**Work instructions:**
A. Set down, word for word, the stretch of the Fuzzy DB Extraction page from "Fuzzy DB extraction is" through "types of a batch class.".
B. Answer these from the Fuzzy DB Extraction page:
(i) HOCR content is fuzzy-matched against what?
(ii) On which screen, and under what, can the user map Document Level Fields to the columns of a database table?
(iii) What is the first step given for mapping DLFs to the columns of a database table?

:: Passage given ::

Fuzzy DB Extraction


Fuzzy DB extraction is used to extract the document level fields of a document from records in the database on the basis of the matched value of the HOCR content or the previously extracted value of a document level field. This plug-in involves creation of search engine based indexing and extracting document level field value based on fuzzy match of HOCR content against index. User can configure any Vendor database in order to capture Vendor name, Vendor ID or any other field from the incoming invoices. This can be done simply by mapping the document to the Vendor database table and the index fields of the document to the columns in the database table. The plugin will find the matching vendor from the database and update the fields in the document. Now user can configure different database for different document types of a batch class.

Mapping Configuration

User can map the Document Level Fields with the column of a database table on Fuzzy DB Extraction Configuration Screen under document type of a batch class. When User click on Fuzzy DB Extraction Configuration node, following UI will be presented:

C:UsersgajendrayadavDesktopScreen shots4.0.0.0_FuzzyDB_10001.jpg

DLF Mapping

To map the DLFs with the columns of a database table, User can follow the below given steps:

  • Select a database connection.

:::
:: Extracted material ::

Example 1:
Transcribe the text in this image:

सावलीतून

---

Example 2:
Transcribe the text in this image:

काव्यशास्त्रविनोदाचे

:::

**Exercise responses:**
A.
Fuzzy DB extraction is used to extract the document level fields of a document from records in the database on the basis of the matched value of the HOCR content or the previously extracted value of a document level field. This plug-in involves creation of search engine based indexing and extracting document level field value based on fuzzy match of HOCR content against index. User can configure any Vendor database in order to capture Vendor name, Vendor ID or any other field from the incoming invoices. This can be done simply by mapping the document to the Vendor database table and the index fields of the document to the columns in the database table. The plugin will find the matching vendor from the database and update the fields in the document. Now user can configure different database for different document types of a batch class.

B.
(i) An index, created through search engine based indexing.
(ii) The Fuzzy DB Extraction Configuration Screen, under the document type of a batch class.
(iii) Select a database connection.